The Jezabels’ Hayley Mary Reckons Its Time Pokies Got The Fuck Outta Pubs

Being a singer, it is expected that my interest in the Proudly Pokies Free campaign would mainly concern Sydney‘s live music scene – which is one of the most exciting in the world right now. Seeing venues filled with pokies at time when we should be opening more is devastating, but it’s not the main reason behind my disdain for pokies. 
Like a lot of musicians, I worked in bars, including a lot of pokies rooms, while starting out. I watched lone players sit for hours at the machines.
I nodded when they explained to me how they’d ‘worked out the system’ or ‘had a feeling’ about a particular machine paying out. The player won occasionally of course, but most of the time I spent hours counting the winnings from the machines that filled only the space of a small city lounge-room.

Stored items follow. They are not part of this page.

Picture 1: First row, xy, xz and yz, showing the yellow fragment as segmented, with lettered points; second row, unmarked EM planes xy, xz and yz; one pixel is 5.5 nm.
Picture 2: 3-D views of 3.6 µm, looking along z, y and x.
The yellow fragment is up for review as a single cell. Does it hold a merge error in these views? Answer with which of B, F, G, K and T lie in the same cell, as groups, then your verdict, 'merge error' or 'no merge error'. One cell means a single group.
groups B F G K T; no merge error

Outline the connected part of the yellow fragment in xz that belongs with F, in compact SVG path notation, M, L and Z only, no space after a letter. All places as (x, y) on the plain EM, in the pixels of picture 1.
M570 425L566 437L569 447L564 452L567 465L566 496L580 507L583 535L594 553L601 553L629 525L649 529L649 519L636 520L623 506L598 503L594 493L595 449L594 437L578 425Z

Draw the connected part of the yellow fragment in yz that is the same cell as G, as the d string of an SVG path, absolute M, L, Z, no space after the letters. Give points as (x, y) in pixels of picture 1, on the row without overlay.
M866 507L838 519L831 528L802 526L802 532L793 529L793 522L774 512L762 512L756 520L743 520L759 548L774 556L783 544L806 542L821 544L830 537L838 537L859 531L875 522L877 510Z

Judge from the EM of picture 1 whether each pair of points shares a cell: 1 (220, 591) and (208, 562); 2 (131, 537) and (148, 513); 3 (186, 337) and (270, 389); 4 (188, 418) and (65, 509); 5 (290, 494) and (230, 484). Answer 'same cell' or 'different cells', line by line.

In 2006 a man started coming into the hotel I worked in. He tipped generously, wore Armani suits, a Rolex, and expensive jewellery. 
Gradually, his tips got less generous, his clothes less showy and even his wedding ring disappeared. One day, on my lunch break, he approached me on the street, dishevelled, and asked me for a dollar. He didn’t seem to recognise me as the girl who’d been serving him the past few months. I asked if he wanted it to put it in the pokies. He looked sheepish, so I refused. 

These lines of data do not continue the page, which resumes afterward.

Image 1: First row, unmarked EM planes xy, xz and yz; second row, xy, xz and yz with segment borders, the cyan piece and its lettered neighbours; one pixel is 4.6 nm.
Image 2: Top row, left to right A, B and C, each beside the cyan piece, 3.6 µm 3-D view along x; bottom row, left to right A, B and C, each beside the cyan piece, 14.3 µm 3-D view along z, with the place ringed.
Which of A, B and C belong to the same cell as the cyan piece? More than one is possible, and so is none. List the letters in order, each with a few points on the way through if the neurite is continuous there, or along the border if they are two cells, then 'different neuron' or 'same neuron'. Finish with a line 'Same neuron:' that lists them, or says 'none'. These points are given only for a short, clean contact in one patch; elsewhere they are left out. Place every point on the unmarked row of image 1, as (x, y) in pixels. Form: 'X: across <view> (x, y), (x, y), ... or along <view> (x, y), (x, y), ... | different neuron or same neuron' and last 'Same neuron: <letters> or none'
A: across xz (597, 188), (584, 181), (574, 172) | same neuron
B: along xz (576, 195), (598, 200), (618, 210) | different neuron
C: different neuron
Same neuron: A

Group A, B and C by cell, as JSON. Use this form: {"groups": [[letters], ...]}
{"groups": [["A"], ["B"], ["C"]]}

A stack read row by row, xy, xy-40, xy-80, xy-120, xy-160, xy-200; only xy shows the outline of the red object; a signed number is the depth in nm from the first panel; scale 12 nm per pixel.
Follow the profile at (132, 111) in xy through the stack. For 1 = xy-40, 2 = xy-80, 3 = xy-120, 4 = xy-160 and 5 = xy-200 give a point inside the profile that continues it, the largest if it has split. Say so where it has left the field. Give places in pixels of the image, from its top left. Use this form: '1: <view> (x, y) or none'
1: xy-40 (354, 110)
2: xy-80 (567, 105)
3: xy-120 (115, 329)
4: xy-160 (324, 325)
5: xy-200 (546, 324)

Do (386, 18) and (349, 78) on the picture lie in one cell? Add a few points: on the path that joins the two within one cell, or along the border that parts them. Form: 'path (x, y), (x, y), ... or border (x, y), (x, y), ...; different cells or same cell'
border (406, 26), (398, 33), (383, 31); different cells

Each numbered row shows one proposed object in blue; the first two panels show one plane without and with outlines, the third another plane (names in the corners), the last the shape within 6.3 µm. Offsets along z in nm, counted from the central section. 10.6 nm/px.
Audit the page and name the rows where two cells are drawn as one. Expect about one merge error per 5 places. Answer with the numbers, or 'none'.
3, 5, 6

He asked why. I knew I wasn’t supposed to, as an employee, but since I wasn’t officially working, I told him I felt he had a problem with gambling. He rushed off. When I got back to work he had reported me to my boss. I was given a warning and reminded it was none of my business. There is a voluntary exclusion policy and it’s their prerogative to take it. 
His was one of hundreds of stories, but I recall it because my personal disempowerment against pokies was established that day. As an employee, and as a musician, but also more broadly it feels similar. Somehow their pervasiveness feels out of our hands, untouchable, pre-decided, as if we are an inferior species up against some Dalek who is designed by algorithm to suck cash.
I support the Proudly Pokies Free campaign because it gives me something positive to do about an enemy which is depressingly quiet. And that is celebrate venues which are pokies free; venues that give us space to do those human things a Dalek can’t: socialise, tell stories, play music and dance. 
Because if Sydney’s night really is to belong to lovers again, it’s this language of love and celebration that our city needs to reignite.